Stored data:
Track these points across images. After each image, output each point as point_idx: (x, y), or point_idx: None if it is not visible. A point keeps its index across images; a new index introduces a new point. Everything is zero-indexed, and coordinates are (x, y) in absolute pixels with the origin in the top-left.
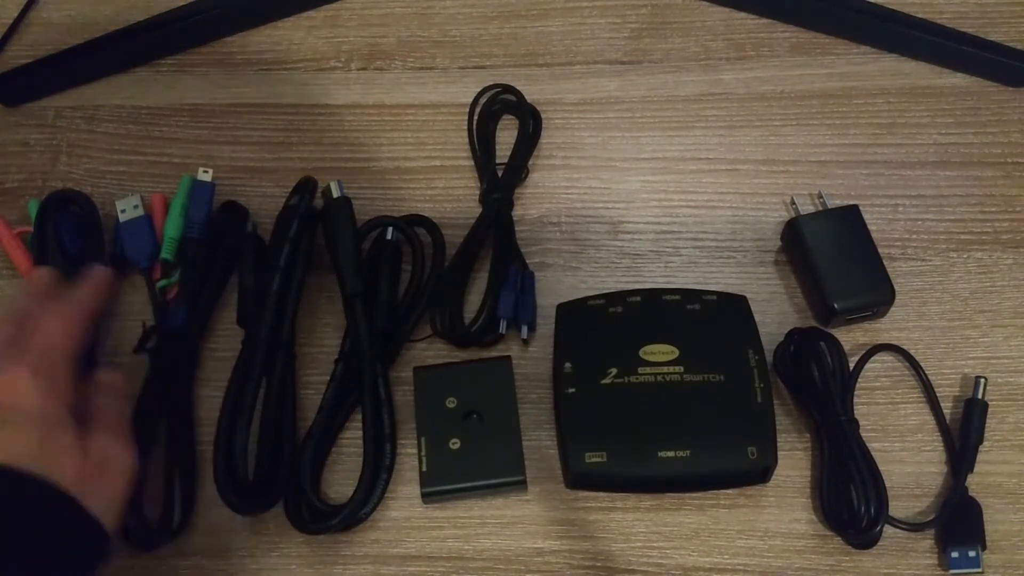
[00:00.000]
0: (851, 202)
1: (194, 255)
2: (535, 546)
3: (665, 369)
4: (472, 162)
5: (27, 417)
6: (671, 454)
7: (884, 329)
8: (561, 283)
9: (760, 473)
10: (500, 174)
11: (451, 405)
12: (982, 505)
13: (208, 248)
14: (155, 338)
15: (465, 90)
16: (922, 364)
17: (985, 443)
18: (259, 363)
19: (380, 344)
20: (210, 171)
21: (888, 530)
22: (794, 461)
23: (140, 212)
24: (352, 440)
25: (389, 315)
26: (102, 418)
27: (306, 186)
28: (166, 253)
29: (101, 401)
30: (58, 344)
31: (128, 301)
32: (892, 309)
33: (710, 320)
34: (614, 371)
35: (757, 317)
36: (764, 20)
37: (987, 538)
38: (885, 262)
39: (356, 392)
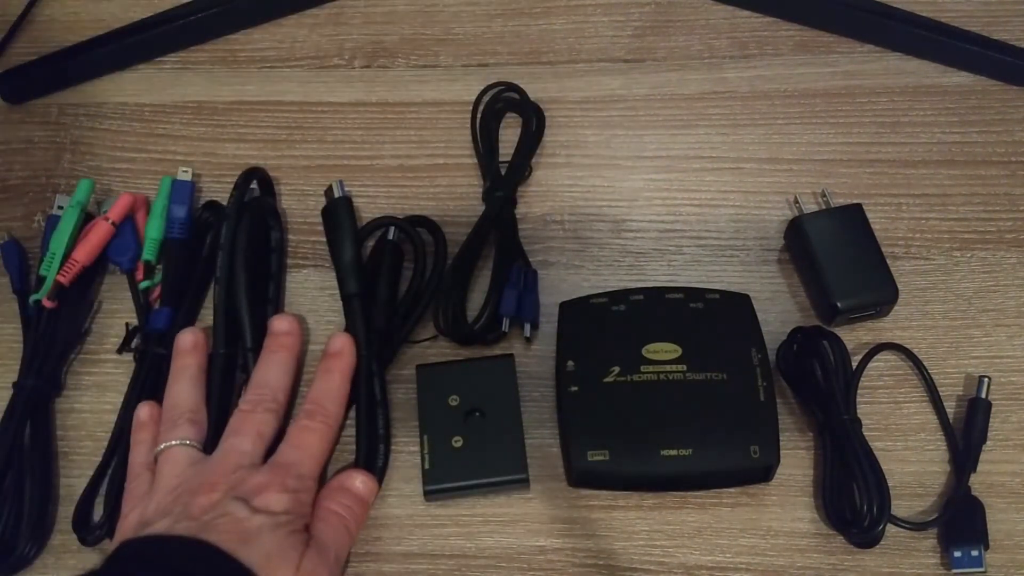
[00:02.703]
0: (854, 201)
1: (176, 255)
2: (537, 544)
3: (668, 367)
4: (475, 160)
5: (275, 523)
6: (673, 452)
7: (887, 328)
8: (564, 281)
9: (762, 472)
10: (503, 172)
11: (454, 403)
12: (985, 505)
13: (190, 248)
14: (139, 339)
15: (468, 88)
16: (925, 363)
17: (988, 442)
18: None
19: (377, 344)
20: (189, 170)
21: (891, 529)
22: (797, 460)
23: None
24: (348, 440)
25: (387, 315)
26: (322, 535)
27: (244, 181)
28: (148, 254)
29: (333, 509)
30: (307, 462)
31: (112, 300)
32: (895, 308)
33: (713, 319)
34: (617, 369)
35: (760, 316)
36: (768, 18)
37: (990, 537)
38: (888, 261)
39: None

> _HOW TO COMPLETE THIS TASK_:
Each record above must be returned exactly as written, with its pictures omitted.

> _REPLY TO THE EXERCISE_:
Track these points across images. After each image, output each point as point_idx: (x, y), or point_idx: None if it is not visible. A point keeps its index across images; a new index introduces a new point. Everything is zero-indexed, and coordinates are (x, y) in absolute pixels with the origin in the top-left.
[00:00.000]
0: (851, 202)
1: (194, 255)
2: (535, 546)
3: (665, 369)
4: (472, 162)
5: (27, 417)
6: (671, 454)
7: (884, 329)
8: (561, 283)
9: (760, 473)
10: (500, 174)
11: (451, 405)
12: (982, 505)
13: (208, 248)
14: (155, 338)
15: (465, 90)
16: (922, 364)
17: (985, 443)
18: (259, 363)
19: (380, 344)
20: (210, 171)
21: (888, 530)
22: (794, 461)
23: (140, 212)
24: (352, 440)
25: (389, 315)
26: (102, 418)
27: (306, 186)
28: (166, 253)
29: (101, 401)
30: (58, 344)
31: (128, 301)
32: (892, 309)
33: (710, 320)
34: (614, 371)
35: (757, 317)
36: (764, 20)
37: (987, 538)
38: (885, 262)
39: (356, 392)
[00:02.703]
0: (854, 201)
1: (176, 255)
2: (537, 544)
3: (668, 367)
4: (475, 160)
5: (275, 523)
6: (673, 452)
7: (887, 328)
8: (564, 281)
9: (762, 472)
10: (503, 172)
11: (454, 403)
12: (985, 505)
13: (190, 248)
14: (139, 339)
15: (468, 88)
16: (925, 363)
17: (988, 442)
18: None
19: (377, 344)
20: (189, 170)
21: (891, 529)
22: (797, 460)
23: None
24: (348, 440)
25: (387, 315)
26: (322, 535)
27: (244, 181)
28: (148, 254)
29: (333, 509)
30: (307, 462)
31: (112, 300)
32: (895, 308)
33: (713, 319)
34: (617, 369)
35: (760, 316)
36: (768, 18)
37: (990, 537)
38: (888, 261)
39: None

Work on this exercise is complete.